Learning Without Local Minima: Gauge Freedom Makes Matrix Product States Trainable

Learning Without Local Minima: Gauge Freedom Makes Matrix Product States Trainable

10 Jun 2026, Yanjiang

heading

Gauge freedom in matrix product states creates a smooth energy landscape, eliminating poor local minima and enabling reliable quantum training.

Picture a mountaineer, dropped onto a vast, jagged peak range in total darkness, told to find the lowest valley by feel alone. Every step is a gamble. Most directions lead upward. False dips promise relief but end in dead ends. Now imagine a second mountaineer, on an identical range, but carrying a lantern that somehow smooths the terrain — not by altering the mountains, but by bending the space around them, turning treacherous crags into gentle slopes that all funnel toward the true bottom. The first mountaineer is a quantum circuit. The second is a matrix product state.
☆ ☆ ☆ ☆ ☆
Return, word for word, the stretch of the matrix product state article from "10 Jun 2026, Yanjiang" through "reliable quantum training.". The items after the matrix product state article have no role here.

> **RECORD EXTRACTS**:
☆ ☆ ☆ ☆ ☆
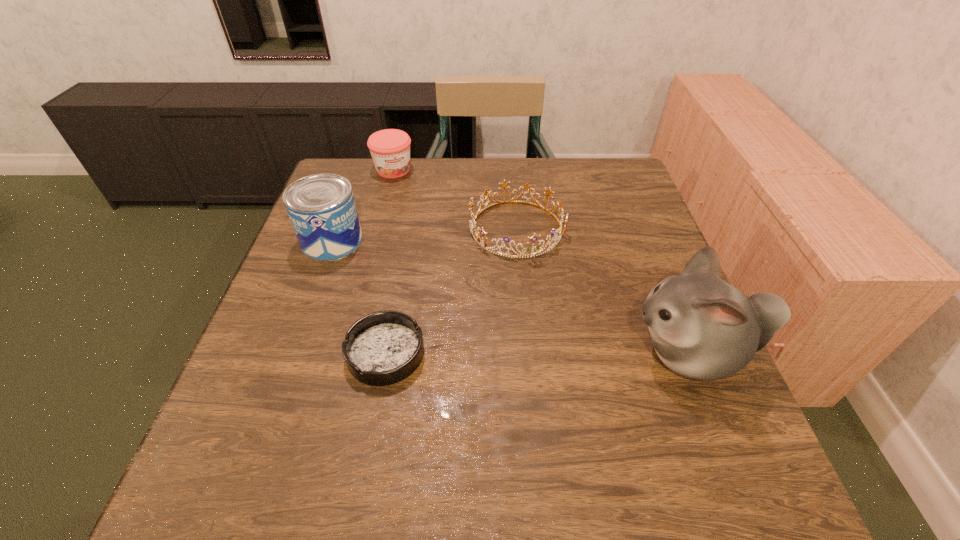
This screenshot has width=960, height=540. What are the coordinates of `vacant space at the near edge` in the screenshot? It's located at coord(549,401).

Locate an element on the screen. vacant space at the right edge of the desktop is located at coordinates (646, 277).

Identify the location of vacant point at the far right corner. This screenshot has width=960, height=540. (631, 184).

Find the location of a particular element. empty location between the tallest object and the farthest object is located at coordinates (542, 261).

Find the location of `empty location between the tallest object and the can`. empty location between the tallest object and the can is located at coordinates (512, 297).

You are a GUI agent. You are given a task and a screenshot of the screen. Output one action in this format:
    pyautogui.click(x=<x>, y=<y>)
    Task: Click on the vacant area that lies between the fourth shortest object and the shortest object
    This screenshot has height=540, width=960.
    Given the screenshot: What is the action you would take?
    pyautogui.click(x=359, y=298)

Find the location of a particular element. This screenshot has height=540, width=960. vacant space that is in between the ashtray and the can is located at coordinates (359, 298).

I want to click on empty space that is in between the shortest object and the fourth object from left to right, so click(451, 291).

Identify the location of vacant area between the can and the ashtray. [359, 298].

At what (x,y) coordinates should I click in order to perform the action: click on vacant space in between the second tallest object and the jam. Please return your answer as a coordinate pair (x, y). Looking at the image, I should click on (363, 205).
☆ ☆ ☆ ☆ ☆
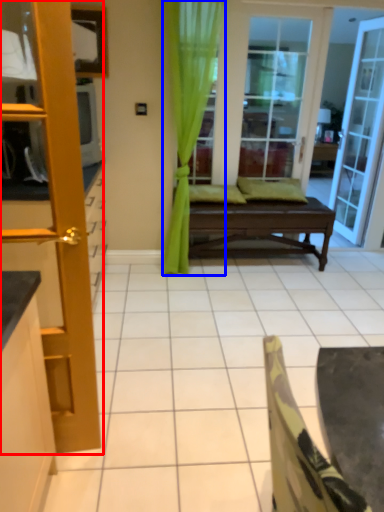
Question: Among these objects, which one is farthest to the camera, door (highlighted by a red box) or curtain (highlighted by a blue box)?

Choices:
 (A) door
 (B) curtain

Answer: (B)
☆ ☆ ☆ ☆ ☆
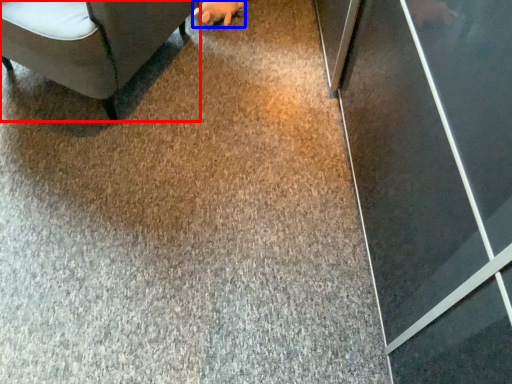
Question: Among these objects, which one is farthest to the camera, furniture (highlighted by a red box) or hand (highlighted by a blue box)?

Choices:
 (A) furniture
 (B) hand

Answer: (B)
☆ ☆ ☆ ☆ ☆
> **EXERCISE SOLUTION**:
10 Jun 2026, Yanjiang

heading

Gauge freedom in matrix product states creates a smooth energy landscape, eliminating poor local minima and enabling reliable quantum training.